Ailleurs dans le monde, des explosions de joie ont notamment eu lieu à Gaza et Tunis, où un mouvement de contestation similaire avait provoqué la chute le 14 janvier du président Zine El Abidine Ben Ali.

"C'est formidable! Deux dictateurs sont tombés en moins d'un mois!", exultait Nourredine, un étudiant de 23 ans, dans un concert assourdissant de klaxons, tandis que son copain Ahmed se demandait: "A qui le tour maintenant?"

Le vice-président américain Joe Biden a salué "un jour historique", tandis que la chef de la diplomatie européenne Catherine Ashton se félicitait que M. Moubarak ait "écouté la voix du peuple égyptien", ouvrant ainsi la voie à des "réformes plus rapides et plus profondes".

Pour sa part, Israël espère que la période de transition qui s'ouvre en Egypte se fera "sans secousse", a affirmé à l'AFP un responsable gouvernemental.

"La voix du peuple égyptien a été entendue", s'est réjouit le secrétaire général de l'ONU Ban Ki-moon, tandis que le secrétaire général de la Ligue arabe, Amr Moussa, ancien ministre égyptien des Affaires étrangères, a salué vendredi le "changement historique".

Alors que les manifestations se déroulaient le plus souvent dans le calme depuis le 3 février, une personne a été tuée et 20 blessées vendredi lors de heurts à Al-Arich, dans le Sinaï égyptien, entre manifestants et policiers, selon un responsable des services de sécurité.

Jeudi soir, M. Moubarak avait annoncé qu'il déléguait ses prérogatives au vice-président Omar Souleimane, mais qu'il restait de droit président jusqu'à la fin de son mandat en septembre, une annonce qui avait provoqué la colère des manifestants qui réclamaient son départ immédiat.
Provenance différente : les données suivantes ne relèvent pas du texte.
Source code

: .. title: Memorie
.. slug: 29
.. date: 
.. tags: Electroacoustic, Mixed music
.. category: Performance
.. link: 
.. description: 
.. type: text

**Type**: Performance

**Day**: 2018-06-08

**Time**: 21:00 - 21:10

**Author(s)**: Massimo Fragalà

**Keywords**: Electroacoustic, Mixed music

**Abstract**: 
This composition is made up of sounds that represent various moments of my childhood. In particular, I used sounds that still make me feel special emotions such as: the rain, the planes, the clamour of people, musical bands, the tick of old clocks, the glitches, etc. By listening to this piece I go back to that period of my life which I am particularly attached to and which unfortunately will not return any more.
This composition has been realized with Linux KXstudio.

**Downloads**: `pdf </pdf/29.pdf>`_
M. Moubarak avait aussi annoncé l'amendement de cinq articles controversés de la Constitution concernant la présidentielle.

Mais il conservait encore de larges pouvoirs constitutionnels, et restait le seul à pouvoir dissoudre le Parlement et limoger le gouvernement, en vertu de l'article 82. Cela n'est désormais plus le cas.

L'armée égyptienne, colonne vertébrale du régime, s'était portée "garante" dans la matinée des réformes promises par M. Moubarak, en soulignant "la nécessité d'un retour à la vie normale".

Chargée désormais de gérer les affaires du pays, l'armée est confrontée à la tâche colossale de restaurer la stabilité tout en répondant aux aspirations au changement démocratique.

Dans la matinée, le conseil suprême des forces armées avait assuré qu'il garantirait "une élection présidentielle libre et transparente à la lumière des amendements constitutionnels décidés" et promis de mettre fin à l'état d'urgence, en vigueur depuis 1981, "dès la fin des conditions actuelles".